Data supplied:

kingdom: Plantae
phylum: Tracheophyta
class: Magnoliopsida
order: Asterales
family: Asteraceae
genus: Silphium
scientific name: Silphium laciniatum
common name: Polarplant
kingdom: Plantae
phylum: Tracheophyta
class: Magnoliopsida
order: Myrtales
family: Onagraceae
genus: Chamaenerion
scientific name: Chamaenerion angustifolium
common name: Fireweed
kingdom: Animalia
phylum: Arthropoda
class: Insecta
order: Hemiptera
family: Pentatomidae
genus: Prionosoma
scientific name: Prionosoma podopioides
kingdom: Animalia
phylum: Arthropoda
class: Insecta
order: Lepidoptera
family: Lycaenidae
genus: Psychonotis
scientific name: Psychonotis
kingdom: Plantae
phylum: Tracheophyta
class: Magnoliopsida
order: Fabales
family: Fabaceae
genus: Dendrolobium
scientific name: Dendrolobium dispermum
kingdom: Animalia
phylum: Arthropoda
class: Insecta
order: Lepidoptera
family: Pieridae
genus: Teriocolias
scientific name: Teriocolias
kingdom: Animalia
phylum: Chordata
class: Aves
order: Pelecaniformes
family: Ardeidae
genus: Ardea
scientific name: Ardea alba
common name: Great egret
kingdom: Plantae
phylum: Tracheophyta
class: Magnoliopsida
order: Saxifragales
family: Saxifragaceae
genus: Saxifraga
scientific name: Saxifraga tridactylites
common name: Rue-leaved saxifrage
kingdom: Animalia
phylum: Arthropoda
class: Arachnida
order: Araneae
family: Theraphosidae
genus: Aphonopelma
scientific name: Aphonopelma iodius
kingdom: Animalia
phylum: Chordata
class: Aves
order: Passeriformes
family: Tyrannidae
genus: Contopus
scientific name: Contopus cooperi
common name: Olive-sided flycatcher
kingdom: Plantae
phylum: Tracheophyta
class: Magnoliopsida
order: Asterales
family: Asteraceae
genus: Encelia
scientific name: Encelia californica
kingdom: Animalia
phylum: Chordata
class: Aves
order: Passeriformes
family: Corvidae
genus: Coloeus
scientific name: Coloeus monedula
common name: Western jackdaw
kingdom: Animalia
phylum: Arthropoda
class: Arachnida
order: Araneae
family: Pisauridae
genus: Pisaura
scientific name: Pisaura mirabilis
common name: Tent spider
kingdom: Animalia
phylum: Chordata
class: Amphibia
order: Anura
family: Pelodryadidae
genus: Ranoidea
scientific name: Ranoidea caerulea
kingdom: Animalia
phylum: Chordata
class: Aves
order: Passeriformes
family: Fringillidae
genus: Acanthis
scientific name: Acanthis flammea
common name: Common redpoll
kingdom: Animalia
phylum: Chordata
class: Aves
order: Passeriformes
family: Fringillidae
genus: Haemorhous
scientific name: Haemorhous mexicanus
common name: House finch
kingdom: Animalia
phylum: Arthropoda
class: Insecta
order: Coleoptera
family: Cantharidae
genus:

Problem: Present all of the lines above as a numbered list, leaving out any blank lines.

Response to this task:
1. kingdom: Plantae
2. phylum: Tracheophyta
3. class: Magnoliopsida
4. order: Asterales
5. family: Asteraceae
6. genus: Silphium
7. scientific name: Silphium laciniatum
8. common name: Polarplant
9. kingdom: Plantae
10. phylum: Tracheophyta
11. class: Magnoliopsida
12. order: Myrtales
13. family: Onagraceae
14. genus: Chamaenerion
15. scientific name: Chamaenerion angustifolium
16. common name: Fireweed
17. kingdom: Animalia
18. phylum: Arthropoda
19. class: Insecta
20. order: Hemiptera
21. family: Pentatomidae
22. genus: Prionosoma
23. scientific name: Prionosoma podopioides
24. kingdom: Animalia
25. phylum: Arthropoda
26. class: Insecta
27. order: Lepidoptera
28. family: Lycaenidae
29. genus: Psychonotis
30. scientific name: Psychonotis
31. kingdom: Plantae
32. phylum: Tracheophyta
33. class: Magnoliopsida
34. order: Fabales
35. family: Fabaceae
36. genus: Dendrolobium
37. scientific name: Dendrolobium dispermum
38. kingdom: Animalia
39. phylum: Arthropoda
40. class: Insecta
41. order: Lepidoptera
42. family: Pieridae
43. genus: Teriocolias
44. scientific name: Teriocolias
45. kingdom: Animalia
46. phylum: Chordata
47. class: Aves
48. order: Pelecaniformes
49. family: Ardeidae
50. genus: Ardea
51. scientific name: Ardea alba
52. common name: Great egret
53. kingdom: Plantae
54. phylum: Tracheophyta
55. class: Magnoliopsida
56. order: Saxifragales
57. family: Saxifragaceae
58. genus: Saxifraga
59. scientific name: Saxifraga tridactylites
60. common name: Rue-leaved saxifrage
61. kingdom: Animalia
62. phylum: Arthropoda
63. class: Arachnida
64. order: Araneae
65. family: Theraphosidae
66. genus: Aphonopelma
67. scientific name: Aphonopelma iodius
68. kingdom: Animalia
69. phylum: Chordata
70. class: Aves
71. order: Passeriformes
72. family: Tyrannidae
73. genus: Contopus
74. scientific name: Contopus cooperi
75. common name: Olive-sided flycatcher
76. kingdom: Plantae
77. phylum: Tracheophyta
78. class: Magnoliopsida
79. order: Asterales
80. family: Asteraceae
81. genus: Encelia
82. scientific name: Encelia californica
83. kingdom: Animalia
84. phylum: Chordata
85. class: Aves
86. order: Passeriformes
87. family: Corvidae
88. genus: Coloeus
89. scientific name: Coloeus monedula
90. common name: Western jackdaw
91. kingdom: Animalia
92. phylum: Arthropoda
93. class: Arachnida
94. order: Araneae
95. family: Pisauridae
96. genus: Pisaura
97. scientific name: Pisaura mirabilis
98. common name: Tent spider
99. kingdom: Animalia
100. phylum: Chordata
101. class: Amphibia
102. order: Anura
103. family: Pelodryadidae
104. genus: Ranoidea
105. scientific name: Ranoidea caerulea
106. kingdom: Animalia
107. phylum: Chordata
108. class: Aves
109. order: Passeriformes
110. family: Fringillidae
111. genus: Acanthis
112. scientific name: Acanthis flammea
113. common name: Common redpoll
114. kingdom: Animalia
115. phylum: Chordata
116. class: Aves
117. order: Passeriformes
118. family: Fringillidae
119. genus: Haemorhous
120. scientific name: Haemorhous mexicanus
121. common name: House finch
122. kingdom: Animalia
123. phylum: Arthropoda
124. class: Insecta
125. order: Coleoptera
126. family: Cantharidae
127. genus:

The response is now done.